• WHAT IS BEING ASKED: Look through the data below and, wherever a line carries the word "linejoin", please copy that line.

(Stored items from a collection)
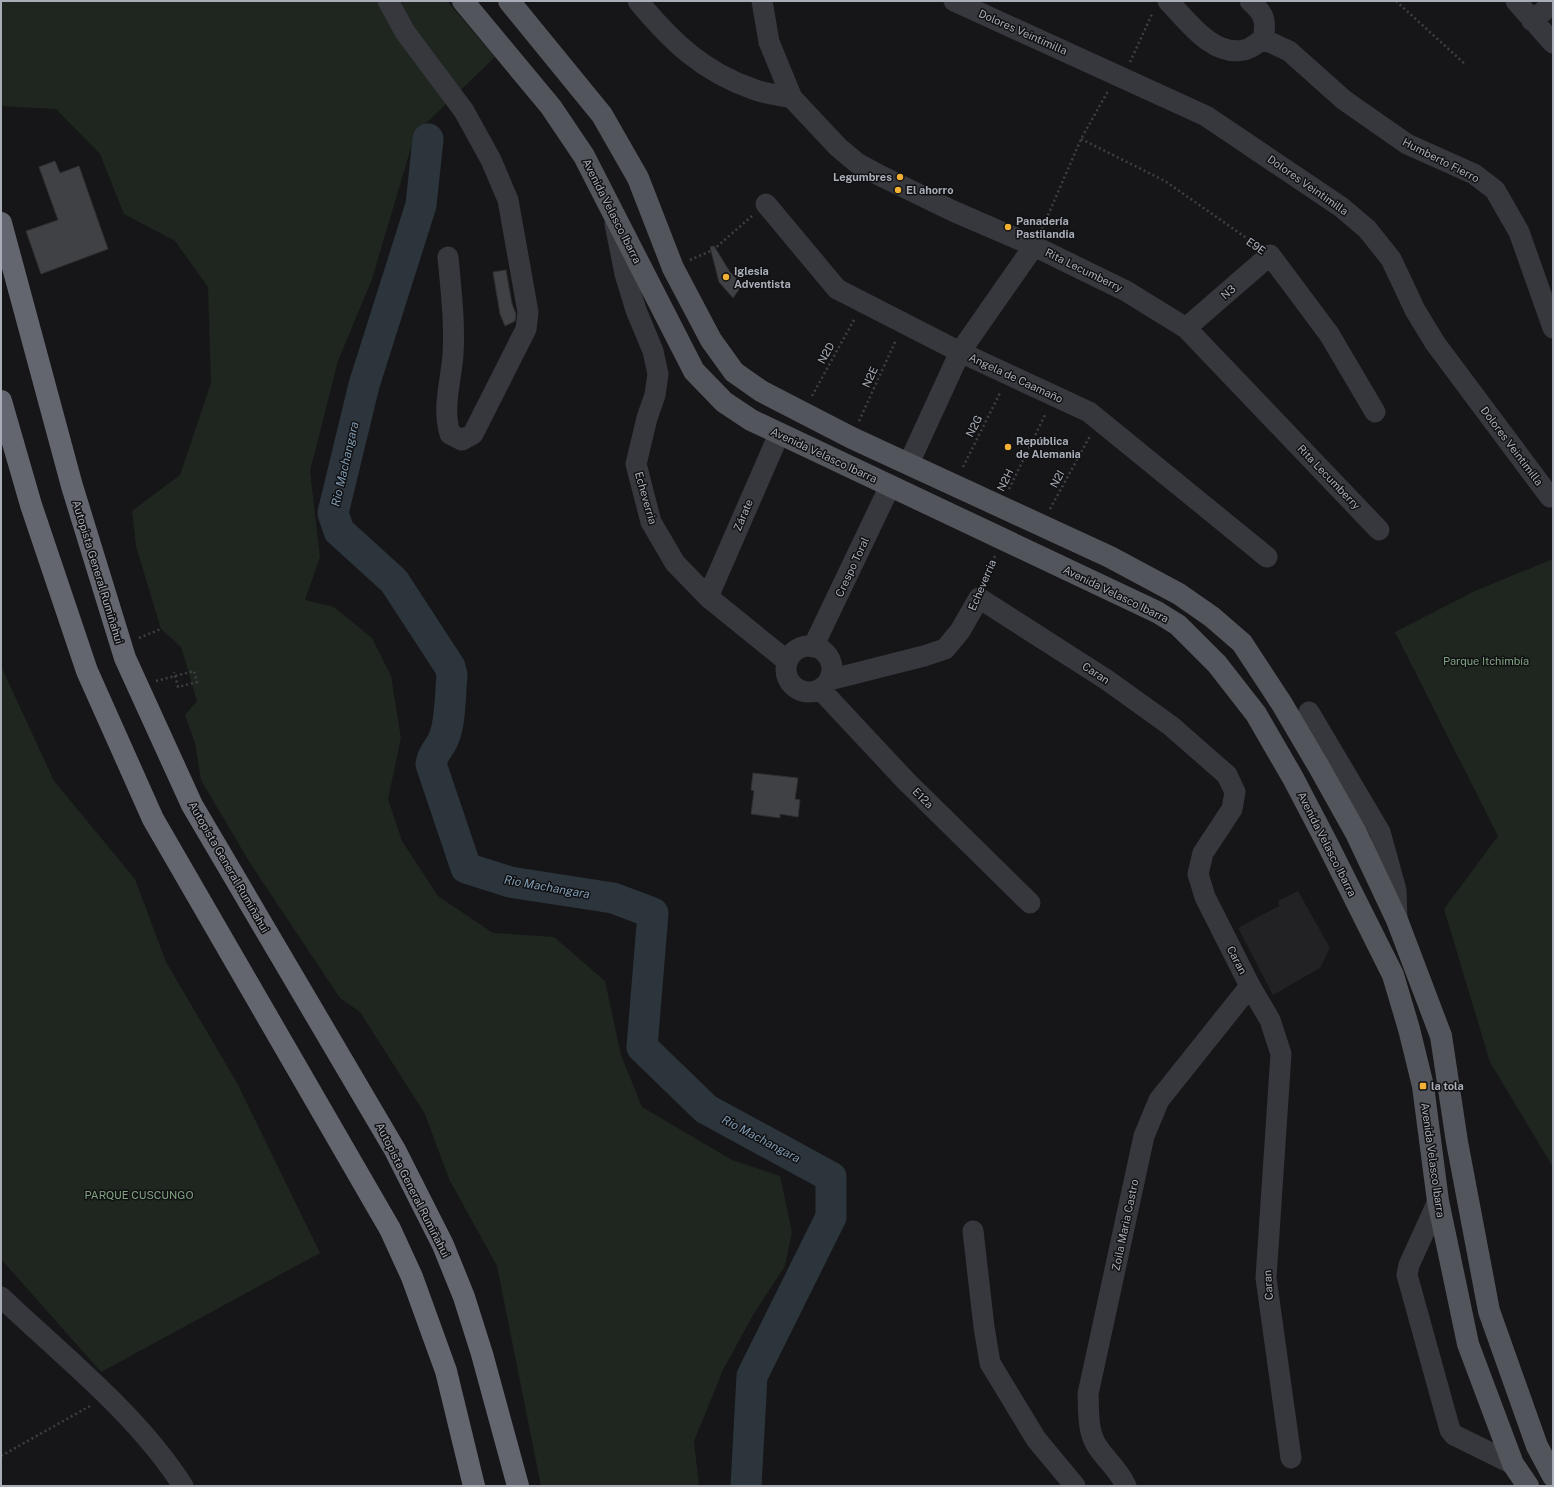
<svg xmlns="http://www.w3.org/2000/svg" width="1554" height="1487" font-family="'Public Sans',sans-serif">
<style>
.built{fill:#222225}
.green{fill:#1e261f}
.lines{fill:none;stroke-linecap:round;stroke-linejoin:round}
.river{stroke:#2c353c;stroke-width:31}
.building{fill:#404145;stroke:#303034}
.path{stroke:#3d3f44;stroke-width:2.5;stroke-dasharray:2 3;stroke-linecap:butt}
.minor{stroke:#37383d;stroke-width:21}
.major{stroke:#53555c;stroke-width:22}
.highway{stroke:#63666e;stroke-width:22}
.poi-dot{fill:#f2b134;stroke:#111113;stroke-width:1.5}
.labels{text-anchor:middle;stroke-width:3;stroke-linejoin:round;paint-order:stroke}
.street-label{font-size:11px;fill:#a8adb8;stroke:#111113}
.poi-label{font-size:11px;font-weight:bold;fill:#a8adb8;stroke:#111113;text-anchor:start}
.park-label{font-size:11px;fill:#7fa381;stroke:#111113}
.water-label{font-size:12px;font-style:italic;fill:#7f9bb3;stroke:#111113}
</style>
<rect width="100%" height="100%" fill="#161618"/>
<path class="built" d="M 1298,891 L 1330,948 L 1320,968 L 1273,995 L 1238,928 L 1279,906 L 1278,901 Z"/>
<path class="green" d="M 1,1 L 447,1 L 495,57 L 415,134 L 372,279 L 338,361 L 310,471 L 320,557 L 305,600 L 334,607 L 372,638 L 391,676 L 401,738 L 388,799 L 402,841 L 438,896 L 493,933 L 554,937 L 605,981 L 621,1055 L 642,1107 L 732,1160 L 780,1176 L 792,1232 L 785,1266 L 753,1315 L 723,1370 L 694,1441 L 699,1486 L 541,1486 L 497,1266 L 449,1179 L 425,1114 L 360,1012 L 340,998 L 250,863 L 201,780 L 195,743 L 185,715 L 197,701 L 181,647 L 161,629 L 136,546 L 132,511 L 180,475 L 211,383 L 208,287 L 175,241 L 124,214 L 100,154 L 56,109 L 1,106 Z
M 1553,559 L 1553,1167 L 1490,1062 L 1444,909 L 1498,836 L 1395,632 L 1475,591 Z
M 1,666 L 54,781 L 135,879 L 166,962 L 237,1083 L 320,1253 L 101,1372 L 1,1259 Z"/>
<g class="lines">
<path class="river" d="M 428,139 L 421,205 L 364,385 L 333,513 L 339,531 L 394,581 L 450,667 L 452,675 C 450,694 451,723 443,740 C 439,749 432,754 431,764 L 466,868 L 510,882 L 613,898 L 653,913 L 642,1047 L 706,1109 L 831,1177 L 831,1217 L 752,1376 L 746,1486"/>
</g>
<path class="building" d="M 55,161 L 60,173 L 79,166 L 108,249 L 41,274 L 26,231 L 58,220 L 39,167 Z
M 714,246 L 730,272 L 742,285 L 733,298 L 719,282 L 710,247 Z
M 506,270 L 512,304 L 516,314 L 515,321 L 505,326 L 500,314 L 493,272 Z
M 753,773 L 798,778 L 795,799 L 800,800 L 798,817 L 780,814 L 780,818 L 751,814 L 754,791 L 751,790 Z"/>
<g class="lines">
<path class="path" d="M 1396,1 L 1466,65
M 1130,62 L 1153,12
M 1081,139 L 1165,181 L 1255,244
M 1042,229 L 1081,139 L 1108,91
M 690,260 L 713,250 L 752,216
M 812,396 L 855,318
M 859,421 L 896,340
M 963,467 L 1001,391
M 1009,489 L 1046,413
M 1050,509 L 1090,436
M 985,581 L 995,556
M 139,638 L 161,629
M 156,681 L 194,671 L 197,682 L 178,687 L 174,672
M 1,1456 L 90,1406"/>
<path class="minor" d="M 388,1 L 405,32 L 464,111 L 491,160 L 508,200 L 528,312 L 526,329 L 473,434 L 462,440 L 450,434 C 442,408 451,381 453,355 C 455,321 451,290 448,257
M 638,1 C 671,41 703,72 753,89 C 765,94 779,95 792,98
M 762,1 L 769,42 L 792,98 L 838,147 L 857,163 L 879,175 L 953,211 L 1034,246 L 1126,291 L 1186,328 L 1379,530
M 954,1 L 1206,116 L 1341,207 L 1367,229 L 1391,259 L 1415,310 L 1435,343 L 1550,497
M 1168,1 C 1187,20 1212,57 1244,50 C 1251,49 1257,43 1263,39
M 1250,1 C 1264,13 1267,21 1263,39
M 1516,1 L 1553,43
M 1532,21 L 1553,3
M 1263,39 L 1289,51 L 1344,100 L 1407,144 L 1474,174 L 1495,190 L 1519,232 L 1553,328
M 766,204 L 837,289 L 960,352 L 1089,412 L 1267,557
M 615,224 L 625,274 L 636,310 L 653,351 L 658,374 L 655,395 L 647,418 L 636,464 L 651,522 L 675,563 L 708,597 L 787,661
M 1186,328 L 1270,255 L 1329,334 L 1375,412
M 909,463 L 960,352 L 1034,246
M 708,597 L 779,434
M786 669a23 23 0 1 1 46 0a23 23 0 1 1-46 0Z
M 813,647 L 890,486
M 829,680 L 924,656 L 945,649 L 960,631 L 979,598 L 1107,680 L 1171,726 L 1227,775 L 1235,792 L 1232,809 L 1203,853 L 1198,874 L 1205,897 L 1250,986 L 1270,1020 L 1281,1054 L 1266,1278 L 1291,1458
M 820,689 L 906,781 L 1030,903
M 1309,712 L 1380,832 L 1396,890 L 1397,919
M 1438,1201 L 1409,1265 L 1407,1275 L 1450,1430 L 1454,1435 L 1513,1464
M 973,1231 L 984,1327 L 990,1363 L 1036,1439 L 1075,1486
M 1,1297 C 62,1355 138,1415 183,1486
M 1126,1486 C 1119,1470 1106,1460 1097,1446 C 1087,1431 1089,1410 1088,1394 L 1144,1136 L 1159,1100 L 1250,986"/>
<path class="major" d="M 463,1 L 551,107 L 584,156 L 694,371 L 724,402 L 751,420 L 1157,612 L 1178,625 L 1217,664 L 1256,714 L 1293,778 L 1328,845 L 1393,975 L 1409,1029 L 1423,1086 L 1438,1201 L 1468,1344 L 1513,1464 L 1528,1486
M 509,1 L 602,115 L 638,178 L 673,268 L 711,340 L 734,372 L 761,391 L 852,438 L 1110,557 L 1179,594 L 1212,617 L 1242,643 L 1282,704 L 1319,767 L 1356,833 L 1397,920 L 1441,1036 L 1457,1142 L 1489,1311 L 1537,1446 L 1553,1476"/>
<path class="highway" d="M 1,223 L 72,486 L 125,658 L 192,805 L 395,1150 L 443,1245 L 464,1297 L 482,1354 L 518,1486
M 1,401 L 31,505 L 87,671 L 153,819 L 390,1229 L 412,1277 L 446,1371 L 474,1486"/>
</g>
<g class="poi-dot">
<circle cx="900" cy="177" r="4"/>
<circle cx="898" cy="190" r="4"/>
<circle cx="1008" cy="227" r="4"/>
<circle cx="726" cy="277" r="4"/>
<circle cx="1008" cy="447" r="4"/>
<rect x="1419" y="1082" width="8" height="8" rx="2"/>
</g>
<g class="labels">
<g class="street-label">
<text transform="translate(1023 32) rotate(24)" y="4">Dolores Veintimilla</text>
<text transform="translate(1441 160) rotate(27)" y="4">Humberto Fierro</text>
<text transform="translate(1308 185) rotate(35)" y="4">Dolores Veintimilla</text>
<text transform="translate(612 211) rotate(63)" y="4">Avenida Velasco Ibarra</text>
<text transform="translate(1256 246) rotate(35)" y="4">E9E</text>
<text transform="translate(1084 270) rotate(26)" y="4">Rita Lecumberry</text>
<text transform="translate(1228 292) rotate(-41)" y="4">N3</text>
<text transform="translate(826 353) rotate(-61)" y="4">N2D</text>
<text transform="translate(870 377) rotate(-65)" y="4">N2E</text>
<text transform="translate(1016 378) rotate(25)" y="4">Angela de Caamaño</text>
<text transform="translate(974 426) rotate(-63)" y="4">N2G</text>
<text transform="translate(1512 446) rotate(53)" y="4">Dolores Veintimilla</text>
<text transform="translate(824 455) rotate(25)" y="4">Avenida Velasco Ibarra</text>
<text transform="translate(1329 477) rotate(46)" y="4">Rita Lecumberry</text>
<text transform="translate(1057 479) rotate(-61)" y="4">N2I</text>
<text transform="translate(1005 480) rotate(-64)" y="4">N2H</text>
<text transform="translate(646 498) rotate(74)" y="4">Echeverria</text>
<text transform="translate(743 515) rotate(-67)" y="4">Zárate</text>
<text transform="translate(852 567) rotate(-65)" y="4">Crespo Toral</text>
<text transform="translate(98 572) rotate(73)" y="4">Autopista General Rumiñahui</text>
<text transform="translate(982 585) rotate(-67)" y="4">Echeverria</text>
<text transform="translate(1116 594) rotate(26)" y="4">Avenida Velasco Ibarra</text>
<text transform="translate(1096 673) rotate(33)" y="4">Caran</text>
<text transform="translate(923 798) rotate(45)" y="4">E12a</text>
<text transform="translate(1327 844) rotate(63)" y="4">Avenida Velasco Ibarra</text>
<text transform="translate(229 867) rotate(60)" y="4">Autopista General Rumiñahui</text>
<text transform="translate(1237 960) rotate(63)" y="4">Caran</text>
<text transform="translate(1433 1160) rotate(82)" y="4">Avenida Velasco Ibarra</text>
<text transform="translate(413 1190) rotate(63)" y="4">Autopista General Rumiñahui</text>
<text transform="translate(1125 1225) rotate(-78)" y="4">Zoila Maria Castro</text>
<text transform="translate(1268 1285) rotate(-94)" y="4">Caran</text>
</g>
<g class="poi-label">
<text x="892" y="181" text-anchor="end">Legumbres</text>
<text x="906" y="194">El ahorro</text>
<text x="1016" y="225">Panadería<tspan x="1016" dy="13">Pastilandia</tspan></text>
<text x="734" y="275">Iglesia<tspan x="734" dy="13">Adventista</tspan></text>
<text x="1016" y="445">República<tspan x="1016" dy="13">de Alemania</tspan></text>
<text x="1431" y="1090">la tola</text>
</g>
<g class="park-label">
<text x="1486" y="665">Parque Itchimbía</text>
<text x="139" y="1199">PARQUE CUSCUNGO</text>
</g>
<g class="water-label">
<text transform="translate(345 464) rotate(-77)" y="4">Rio Machangara</text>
<text transform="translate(547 887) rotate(10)" y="4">Rio Machangara</text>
<text transform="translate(761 1139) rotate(28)" y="4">Rio Machangara</text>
</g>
</g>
<rect width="1554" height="1487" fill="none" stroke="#a8adb8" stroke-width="4"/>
</svg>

• EXPECTED ANSWER:
.lines{fill:none;stroke-linecap:round;stroke-linejoin:round}
.labels{text-anchor:middle;stroke-width:3;stroke-linejoin:round;paint-order:stroke}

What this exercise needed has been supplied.